The study's authors explain how drug side effects--the fourth-leading cause of death in the U.S. according to an ACS announcement--are not tested accurately. A more cost-effective and viable way to test for side effects would be a computer-based approach, according to the researchers.
In their study, the method used was based on chemical and biological information of ingredients in 658 drugs, which in total have a possible 969 side effects. Using the same approach to identify side effects for uncharacterized molecules, the researchers concluded that their method could unearth side effects early in new drug testing.

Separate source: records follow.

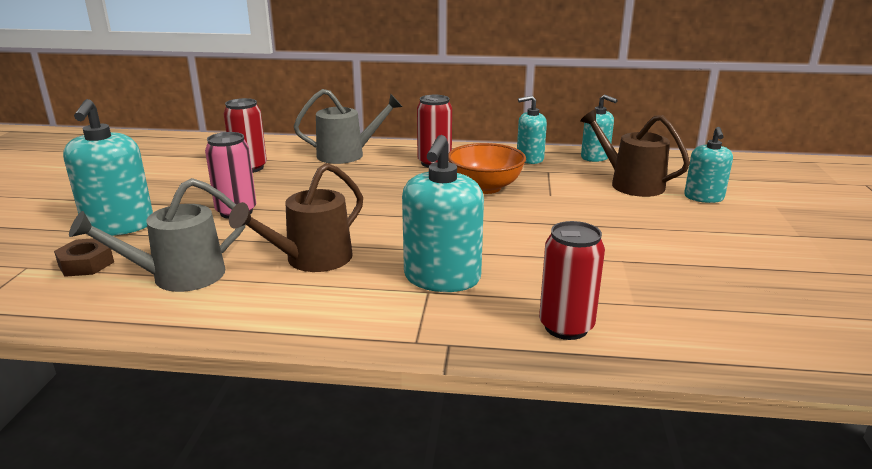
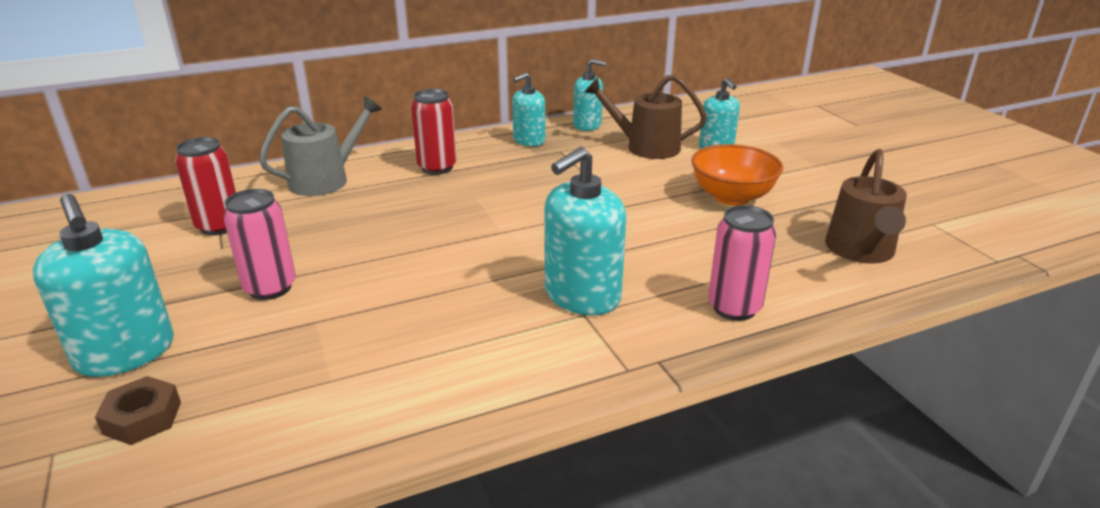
camera: 30 degrees left, 5 degrees up
grey watering can [69,178,245,292] -> none
brown watering can [229,163,363,272] -> brown watering can moved to [825,149,907,264]
turquoise soap dispenser [402,135,484,292] -> turquoise soap dispenser turned 60 degrees clockwise [544,147,626,315]
orange bowl [448,143,526,194] -> orange bowl moved to [691,144,783,206]
red can [539,221,605,340] -> pink can [708,205,776,321]

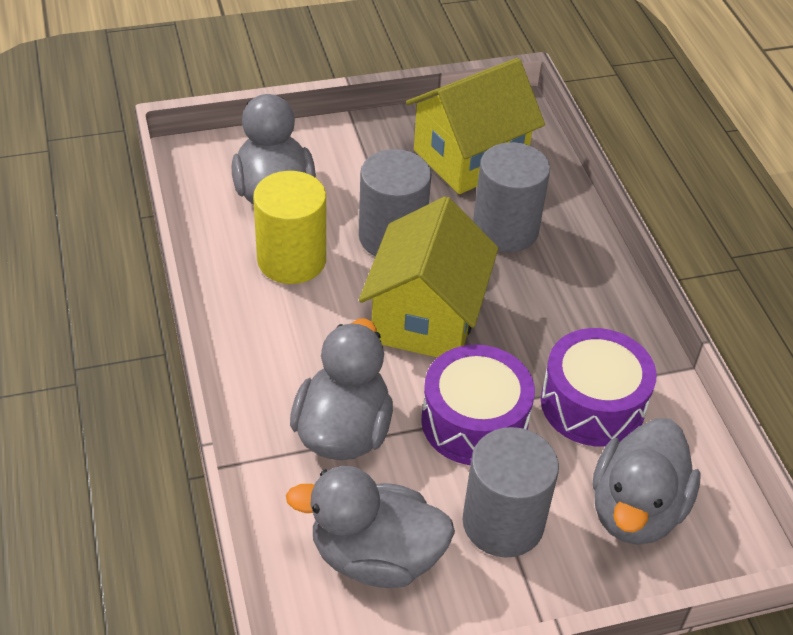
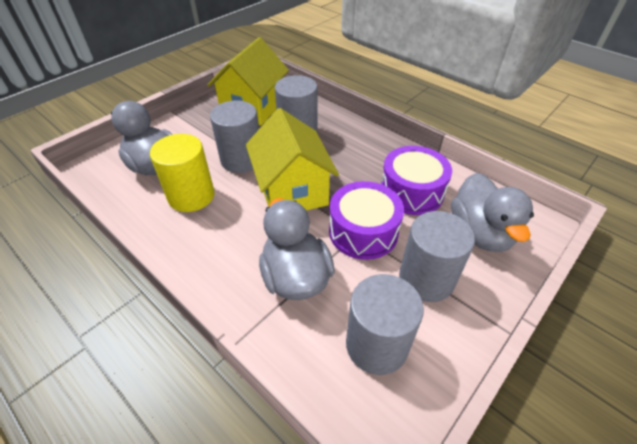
camera: 30 degrees left, 0 degrees up
grey duck [286,466,455,588] -> grey cylinder [346,274,424,375]

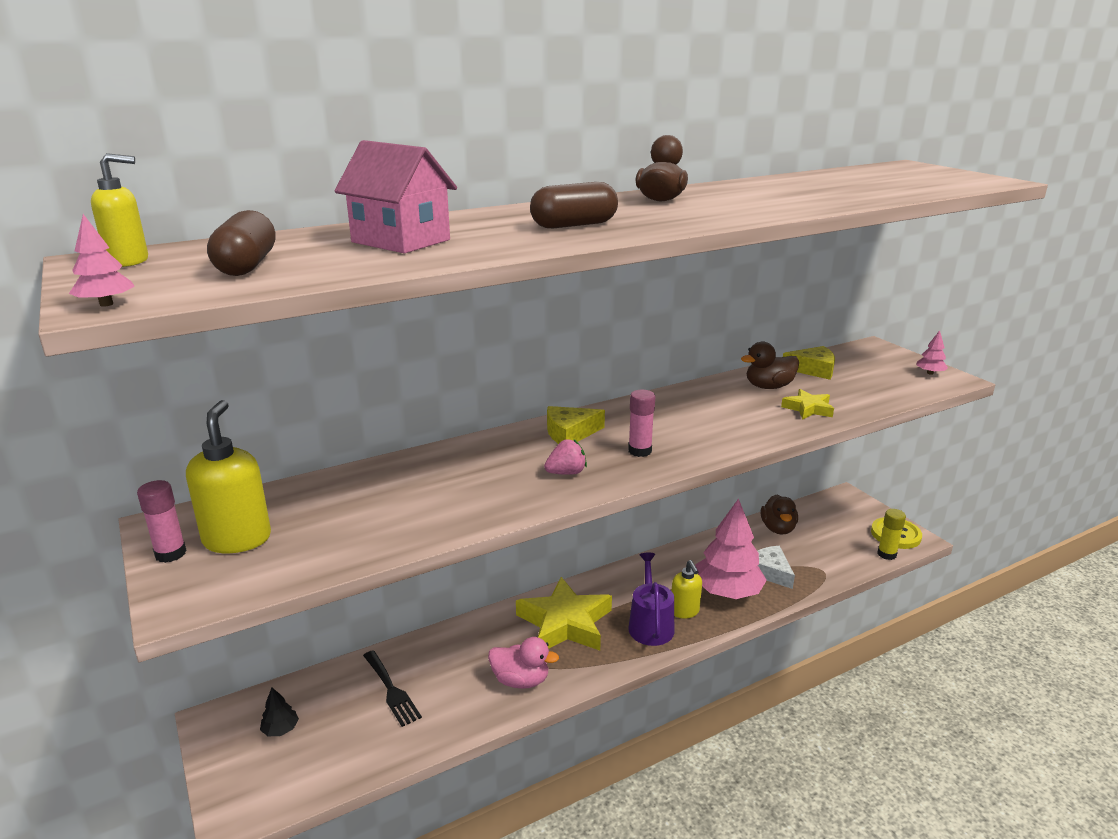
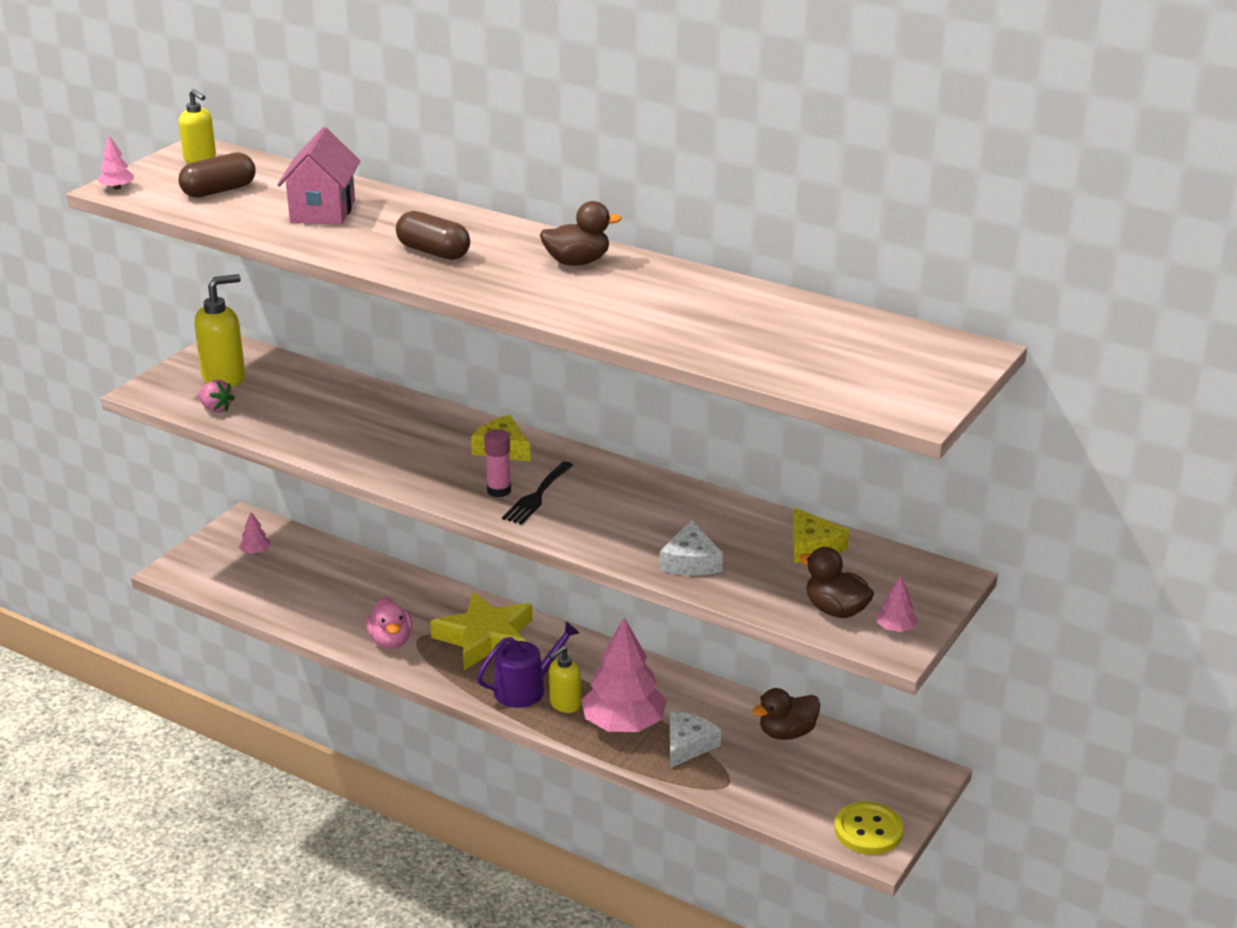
camera: 60 degrees right, 5 degrees up
pink glue stick [137,480,187,563] -> none
black tree [260,688,299,736] -> pink tree [239,512,271,554]
black fork [363,650,422,727] -> black fork moved to [502,461,574,525]
pink strawberry [544,439,587,475] -> pink strawberry moved to [198,380,235,413]
brown duck [741,341,799,389] -> brown duck moved to [799,547,874,618]
yellow star [781,389,834,420] -> white cheese [660,520,723,575]
yellow glue stick [877,509,906,560] -> none

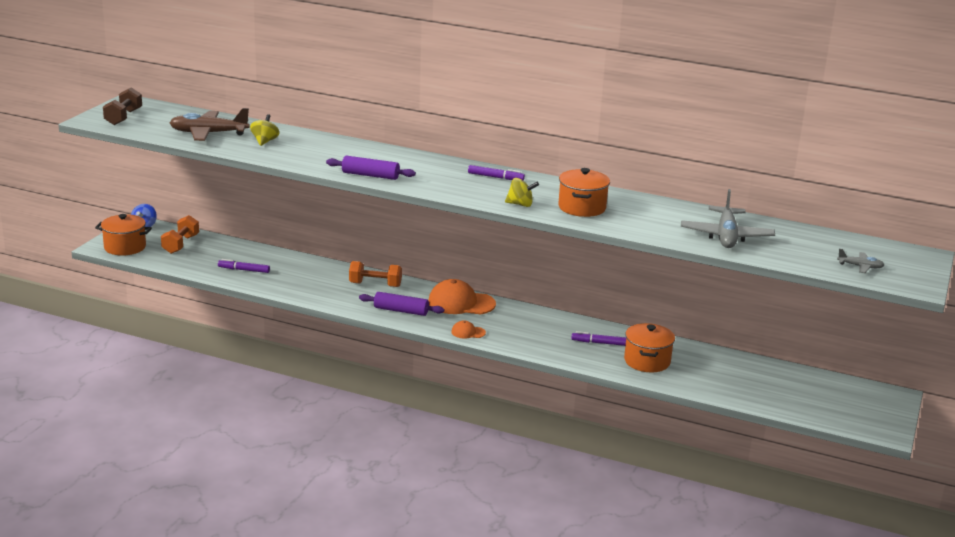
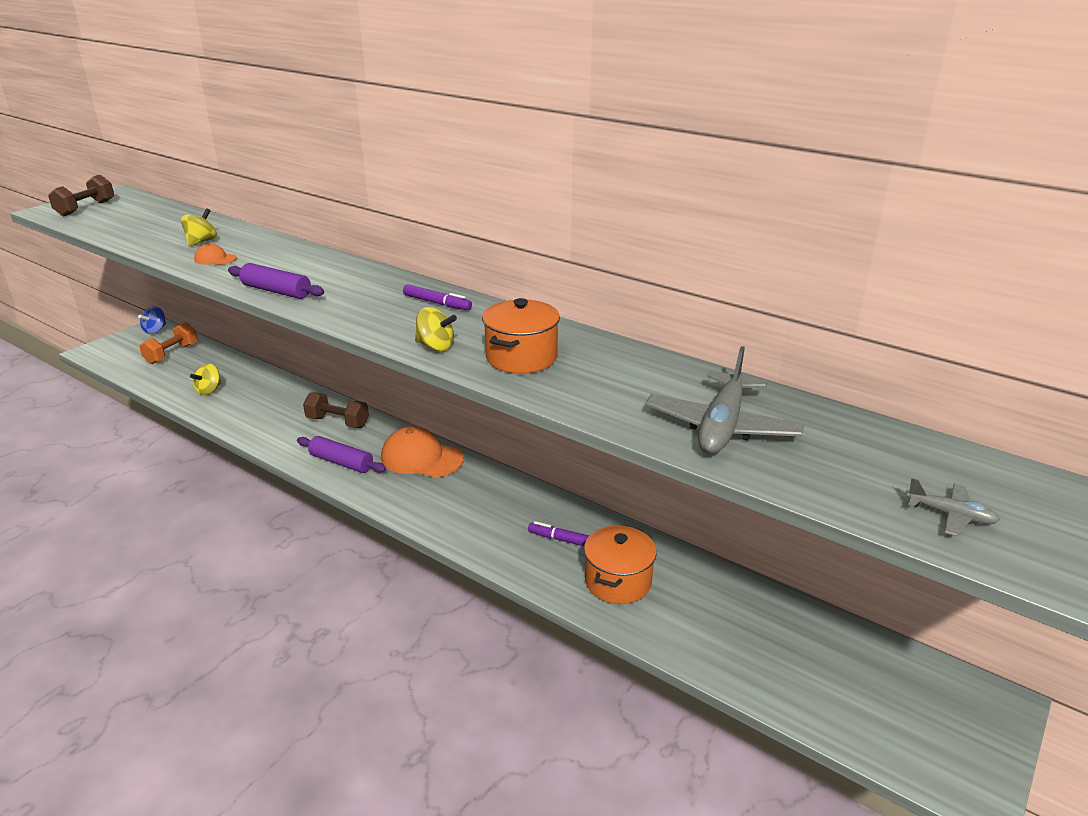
camera: 15 degrees right, 5 degrees up
orange pot [95,214,152,256] -> none
brown plane [170,108,250,141] -> none
purple marker [218,259,270,273] -> yellow spinning top [190,363,221,395]
orange dumbbell [349,261,402,287] -> brown dumbbell [303,392,369,428]
orange cap [451,320,486,338] -> orange cap moved to [194,244,237,265]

The University of California-San Francisco School of Pharmacy, Novartis Institutes for BioMedical Research (NIBR) and SeaChange Pharmaceuticals, Inc., performed a similar study, testing on the negative side effects of prescription drugs and how they can be determined, and published their findings last June. Their computer model predicted negative effects of hundreds of current drugs based on a similar correlation between their chemical structures and molecules that cause side effects.
"This basically gives you a computerized safety panel, so someday, when you're deciding among hundreds of thousands of compounds to pursue, you could run a computer program to prioritize for those that may be safest," Michael Keiser, Ph.D., co-first author of the UCSF paper, said in an announcement.
Last fall, researchers used IBM's Blue Gene supercomputer to simulate a drug inhibiting a target enzyme known to spur the spread of pancreatic cancer. They hope their methods eventually lead to the development of anti-cancer drugs with fewer side effects.